Forecasting result for TF medicine.
Table 5 shows the prediction error rates of four medicines for each model. In the results, the error rates of two medicines (AD, AX) are almost the same. This means that demand forecasting for these medicines is not affected by the responses of social media. However, the error rates of the other medicines (UT, TF) are significantly enhanced by adding topic trends in the model. We believe that this happened because UT and TF are more sensitive to the change of environment and season, while AD and AX are not. Actually, AD and AX are medicines for hypertension and stomach ulcer, respectively, and UT and TF are for prostate and eye disease, respectively. The average error rate of Model 2 is lower than that of Model 1. These results show that topic trends enhance the performance of demand forecasting, as we expected.

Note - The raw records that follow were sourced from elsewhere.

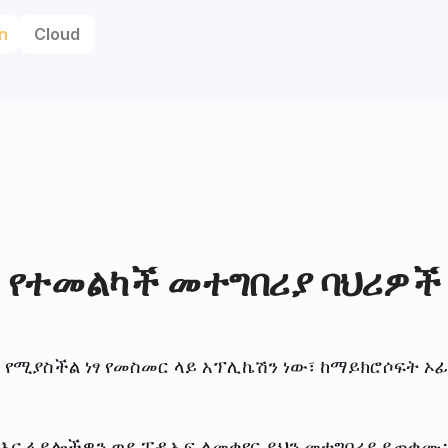
n
Cloud
የተመልካች መተግበሪያ ባህሪዎች
 የሚያስችል ነፃ የመስመር ላይ አፕሊኬሽን ነው፣ ከማይክሮሶፍት ኦፊ
 እና ፋይሎችዎን ወደ ፒዲኤፍ ለመቀየር ይህን መተግበሪያ ይጠቀሙ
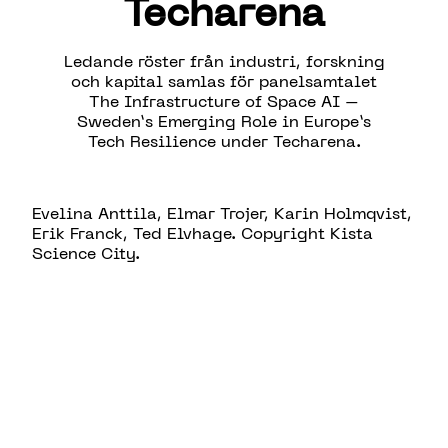
Techarena
Ledande röster från industri, forskning
och kapital samlas för panelsamtalet
The
Infrastructure
of
Space AI –
Sweden
’
s
Emerging
Role
in Europe
’
s
Tech
Resilience
under Techarena
.
Evelina Anttila, Elmar Trojer, Karin Holmqvist,
Erik Franck, Ted Elvhage. Copyright Kista
Science City.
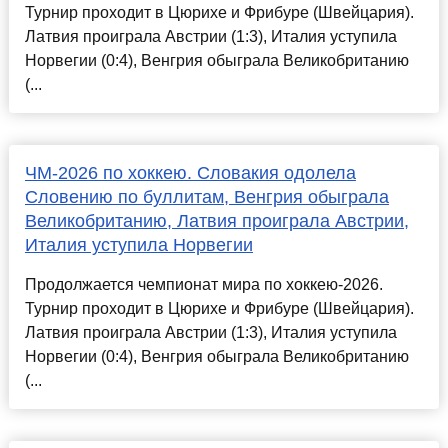
Турнир проходит в Цюрихе и Фрибуре (Швейцария).
Латвия проиграла Австрии (1:3), Италия уступила
Норвегии (0:4), Венгрия обыграла Великобританию
(...
ЧМ-2026 по хоккею. Словакия одолела
Словению по буллитам, Венгрия обыграла
Великобританию, Латвия проиграла Австрии,
Италия уступила Норвегии
Продолжается чемпионат мира по хоккею-2026.
Турнир проходит в Цюрихе и Фрибуре (Швейцария).
Латвия проиграла Австрии (1:3), Италия уступила
Норвегии (0:4), Венгрия обыграла Великобританию
(...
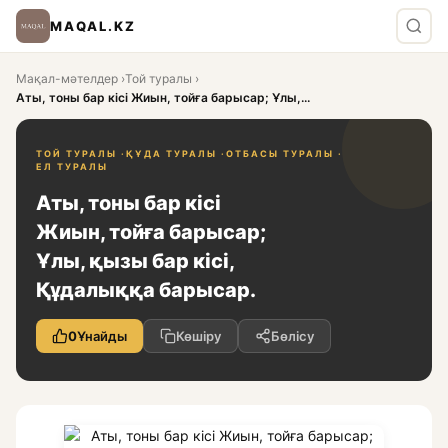
MAQAL.KZ
Мақал-мәтелдер
›
Той туралы
›
Аты, тоны бар кісі Жиын, тойға барысар; Ұлы,...
ТОЙ ТУРАЛЫ ·
ҚҰДА ТУРАЛЫ ·
ОТБАСЫ ТУРАЛЫ ·
ЕЛ ТУРАЛЫ
Аты, тоны бар кісі
Жиын, тойға барысар;
Ұлы, қызы бар кісі,
Құдалыққа барысар.
0
Ұнайды
Көшіру
Бөлісу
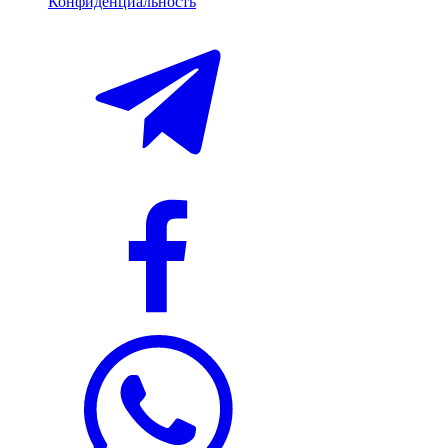
Конфиденциальность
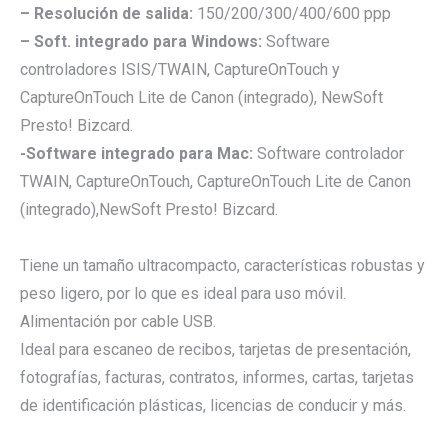
– Resolución de salida:
150/200/300/400/600 ppp
– Soft. integrado para Windows:
Software
controladores ISIS/TWAIN, CaptureOnTouch y
CaptureOnTouch Lite de Canon (integrado), NewSoft
Presto! Bizcard.
-Software integrado para Mac:
Software controlador
TWAIN, CaptureOnTouch, CaptureOnTouch Lite de Canon
(integrado),NewSoft Presto! Bizcard.
Tiene un tamaño ultracompacto, características robustas y
peso ligero, por lo que es ideal para uso móvil.
Alimentación por cable USB.
Ideal para escaneo de recibos, tarjetas de presentación,
fotografías, facturas, contratos, informes, cartas, tarjetas
de identificación plásticas, licencias de conducir y más.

Error rates of forecasting results.
4. Conclusion
The responses of customers in social media are expected to be a good signal for demand forecasting. We suggested a demand forecasting method that includes such customer responses in time-series analysis of sales. Topic modeling was used to capture the topics of documents from blogs and topic trends were calculated for each month. The trends were added in VARX models as exogenous variables to establish the effects of topic trends on sales prediction. The results showed that topic trend analysis enhanced the performance of demand forecasting for medicines.
There are two aspects of our contribution. The first is the theoretical contribution. We expect our model to contribute to building new types of demand forecasting models by using the responses of customers that appeared in social media. The model can be applied to various domains that require analysis of social factors from social media. The other aspect is the practical implication. As mentioned before, the performance of demand forecasting for medicines was enhanced through the topic trend analysis suggested in our research.
One of the limitations of our research is that we used only one variable, fine dust concentration for environmental data of the model, and it does not significantly affect the demand for medicines. We guess that the results closely depend on the characteristics of medicines. If we had used sales data of medicine related to a respiratory disease, the results would have been different. For our future research, we are planning to collect more diverse environmental data from sensor networks and sales data of various medicines for more generalized models.
Footnotes
Conflict of Interests
The authors declare that there is no conflict of interests regarding the publication of this paper.
Acknowledgment
This work was supported by the Ajou university research fund of 2012-2013.